Top of Extracted entries
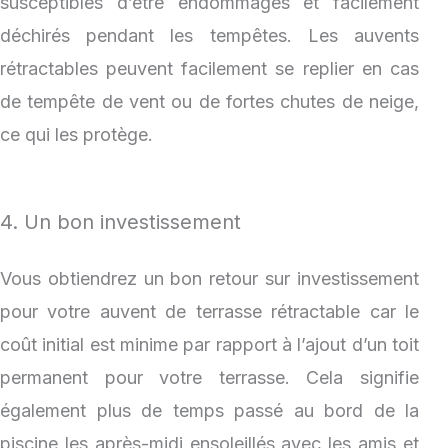
susceptibles d’être endommagés et facilement
déchirés pendant les tempêtes. Les auvents
rétractables peuvent facilement se replier en cas
de tempête de vent ou de fortes chutes de neige,
ce qui les protège.
4. Un bon investissement
Vous obtiendrez un bon retour sur investissement
pour votre auvent de terrasse rétractable car le
coût initial est minime par rapport à l’ajout d’un toit
permanent pour votre terrasse. Cela signifie
également plus de temps passé au bord de la
piscine les après-midi ensoleillés avec les amis et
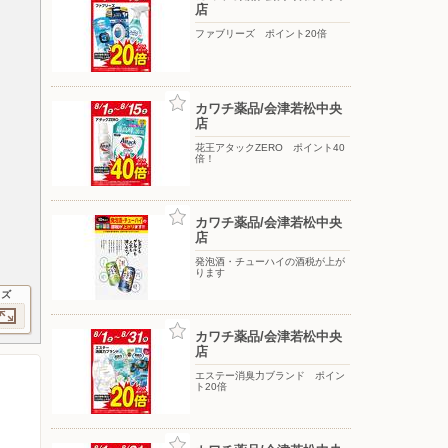
店
ファブリーズ ポイント20倍
カワチ薬品/会津若松中央
店
花王アタックZERO ポイント40
倍！
カワチ薬品/会津若松中央
店
発泡酒・チューハイの酒税が上が
ります
イズ
カワチ薬品/会津若松中央
店
エステー消臭力ブランド ポイン
ト20倍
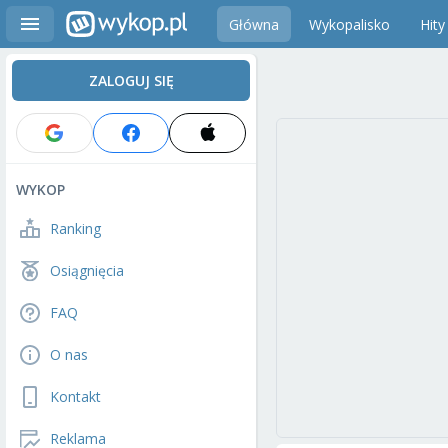
Główna
Wykopalisko
Hity
ZALOGUJ SIĘ
WYKOP
Ranking
Osiągnięcia
FAQ
O nas
Kontakt
Reklama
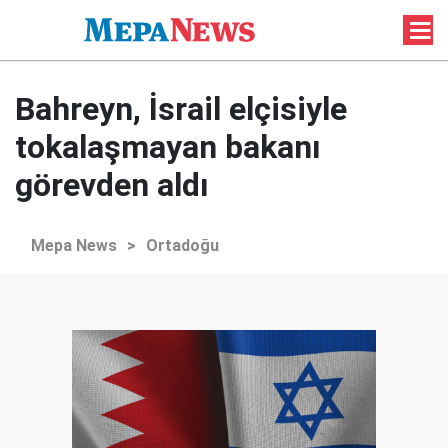
Bahreyn, İsrail elçisiyle
tokalaşmayan bakanı
görevden aldı
Mepa News
>
Ortadoğu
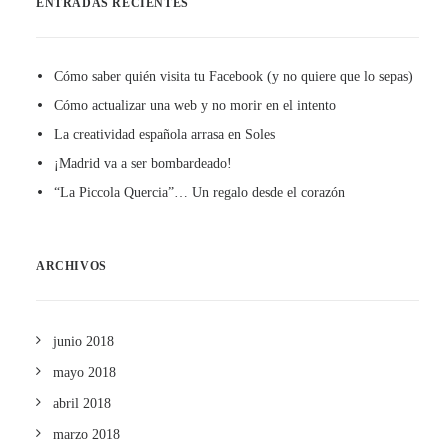
ENTRADAS RECIENTES
Cómo saber quién visita tu Facebook (y no quiere que lo sepas)
Cómo actualizar una web y no morir en el intento
La creatividad española arrasa en Soles
¡Madrid va a ser bombardeado!
“La Piccola Quercia”… Un regalo desde el corazón
ARCHIVOS
junio 2018
mayo 2018
abril 2018
marzo 2018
Bottom of Extracted entries
Problem: A faithful copy of every record is required, with no pictures included.

Completed task:
susceptibles d’être endommagés et facilement
déchirés pendant les tempêtes. Les auvents
rétractables peuvent facilement se replier en cas
de tempête de vent ou de fortes chutes de neige,
ce qui les protège.
4. Un bon investissement
Vous obtiendrez un bon retour sur investissement
pour votre auvent de terrasse rétractable car le
coût initial est minime par rapport à l’ajout d’un toit
permanent pour votre terrasse. Cela signifie
également plus de temps passé au bord de la
piscine les après-midi ensoleillés avec les amis et
店
ファブリーズ ポイント20倍
カワチ薬品/会津若松中央
店
花王アタックZERO ポイント40
倍！
カワチ薬品/会津若松中央
店
発泡酒・チューハイの酒税が上が
ります
イズ
カワチ薬品/会津若松中央
店
エステー消臭力ブランド ポイン
ト20倍
Główna
Wykopalisko
Hity
ZALOGUJ SIĘ
WYKOP
Ranking
Osiągnięcia
FAQ
O nas
Kontakt
Reklama
Bahreyn, İsrail elçisiyle
tokalaşmayan bakanı
görevden aldı
Mepa News
>
Ortadoğu
ENTRADAS RECIENTES
Cómo saber quién visita tu Facebook (y no quiere que lo sepas)
Cómo actualizar una web y no morir en el intento
La creatividad española arrasa en Soles
¡Madrid va a ser bombardeado!
“La Piccola Quercia”… Un regalo desde el corazón
ARCHIVOS
junio 2018
mayo 2018
abril 2018
marzo 2018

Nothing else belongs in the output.